-scapes and -sheds

Image by Fred T. from Pixabay

Woke up this morning feeling dissatisfied with myself, so I started to pray—to freshness, my friend. But as I said, or thought, words, I wondered how to visualize the presence of freshness in that moment. Was it an invisible and imaginary construct like Harvey the rabbit, a glowing finger writing messages on the wall of my mind, a ghostly apparition, a vivid and convincing memory, a coordinated set of incidents from which presence could be inferred, a negescence or presence of absence? 

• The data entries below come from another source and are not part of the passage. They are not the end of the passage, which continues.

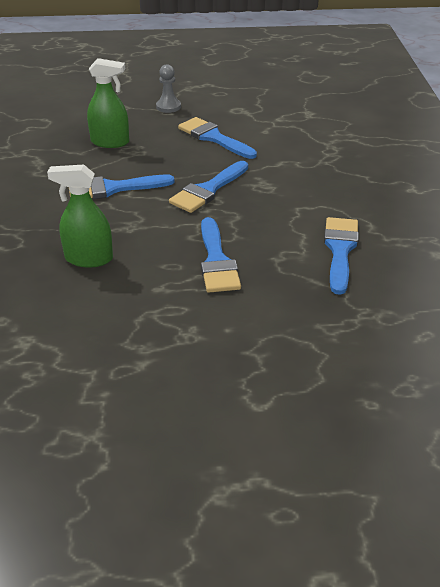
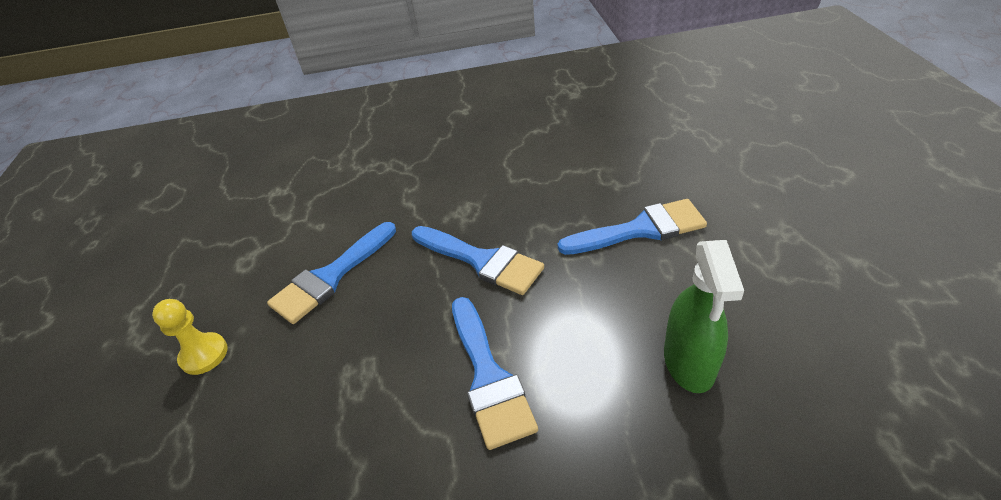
camera: 90 degrees left, 5 degrees up
(110, 142) = (325, 421): green spray bottle -> none
(168, 107) = (204, 355): grey pawn -> yellow pawn
(340, 250) = (586, 145): blue brush -> none

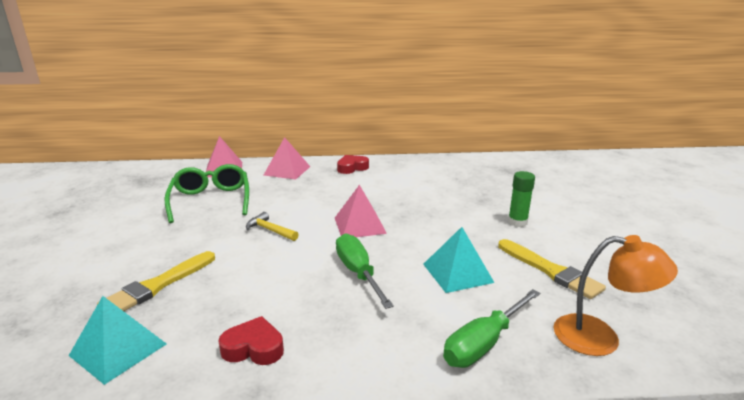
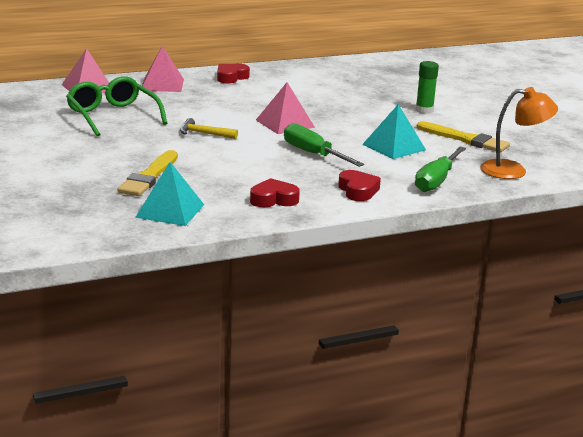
camera: 20 degrees left, 0 degrees up
(369, 347) = (358, 191): none -> red heart

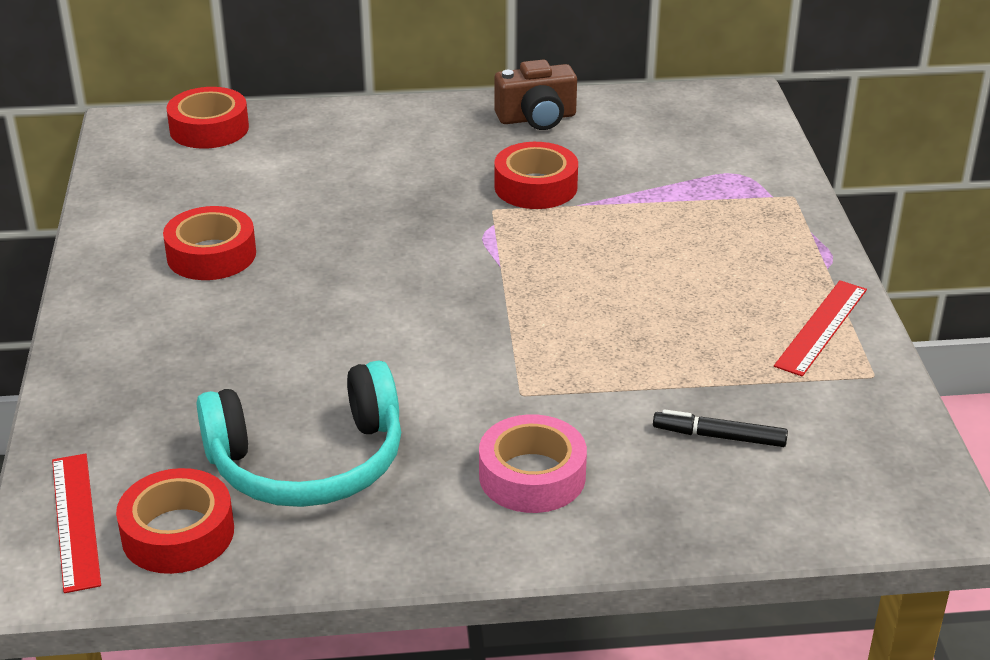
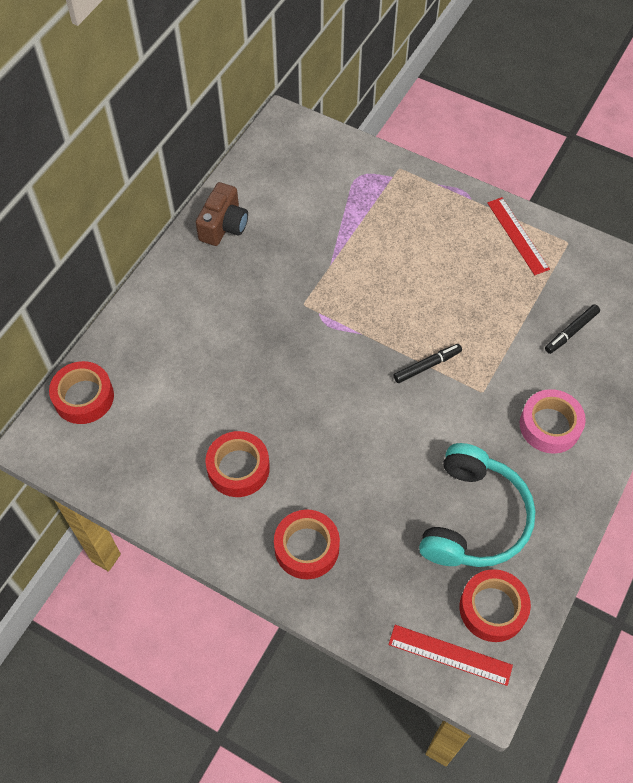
camera: 55 degrees left, 25 degrees up
(510, 333) = (427, 366): none -> black marker
(535, 187) = (297, 271): red tape -> red tape (306, 548)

I’ve speculated elsewhere, plausibly I hope, that freshness is present to us and we to freshness in a shared livingness field, such that the presence and motions of each livingness in the field are perceptible to all others, as conductors in an electric field modify it by their presence and movements in ways that can affect other conductors nearby and at a distance. [Freshness as agent in the field, and the transcendent the field itself, and freshness the creator of the transcendent.]

For two reasons, I can’t pray to freshness as to something or someone sitting semi-transparent and cross-legged in the chair across the room: I can’t imagine such a thing convincingly, and anything able to sit on a chair isn’t appropriate to freshness in its scope and scale. 

I have to rely on analogy to imagine, and wait for experience to convince. But a compelling analogical image can help me begin to communicate freely and fully with freshness, and freshness with me. 

The analogy that seems best is to think of freshness as the great sea, and I as a watershed (not just a stream) on land, one of many nourished by water distilled from the one sea as rain, and draining eventually into the sea again.

To explore the analogy further, the watershed, whether a ridge-bound wetland or a whole river basin, encounters the sea in at least three ways direct and indirect: in its interior as rain, at its mouth as tide or current, and as destination giving it orientation, as well as elevation, giving it force of flow. 

Likewise watersheds encounter each other directly at their boundaries where they meet, and at their confluences where they merge, and indirectly through geological events within or between them which have upstream and downstream impact. Here the analogy breaks down because whereas watersheds are immobile, I and other others come and go and move around.

So does it help my praying to direct it to freshness as a sea-like presence (such as I walked next to yesterday along Dorchester Shores), or to think of myself as a watershed-like being (such as a river with its implied tributaries) and to look forward to encountering others who are like me sea-encountering drainage areas in their own right?  

But one thing strikes me as important: such prayers will only be worth making if freshness welcomes me, likes me, finds me interesting, that is, has a stance of solidarity with me [as opposed to a stance of hostility–rejecting, disliking and ignoring] and that I can only know by actually encountering. 

Can I wrap my mind (and heart) around the idea of the sea ‘loving’ each watershed of the land (ignoring deserts as special cases in or exceptions to the analogy) and of each watershed ‘loving’ the sea? Sitting on the side of my bed in the morning, can I see myself ready to receive rain and ready to deliver it back? I know the look of vast waters and massive clouds, of sea and skyscapes. Can I appreciate you, freshness, better if I visualize you as such? Let’s try.

Here then are the steps of encountering: first, recognizing, acknowledging, and addressing the other as you; second, taking a stance of solidarity; third, speaking and listening, acting and responding impulsively, that is, spontaneously. 

We might take issue with that last step. Won’t impulsive action make us reckless, unreliable, ruthless, or at least disorderly? But freshness, always acting in frexhos mode–friendship, hospitality and exploration, teaches us to perform reckfully, to maintain reliably and to achieve ruthfully (though not necessarily without some disorder), not as a matter of prescriptions and rules, but through transcendent ‘coaching’ by our friend, freshness.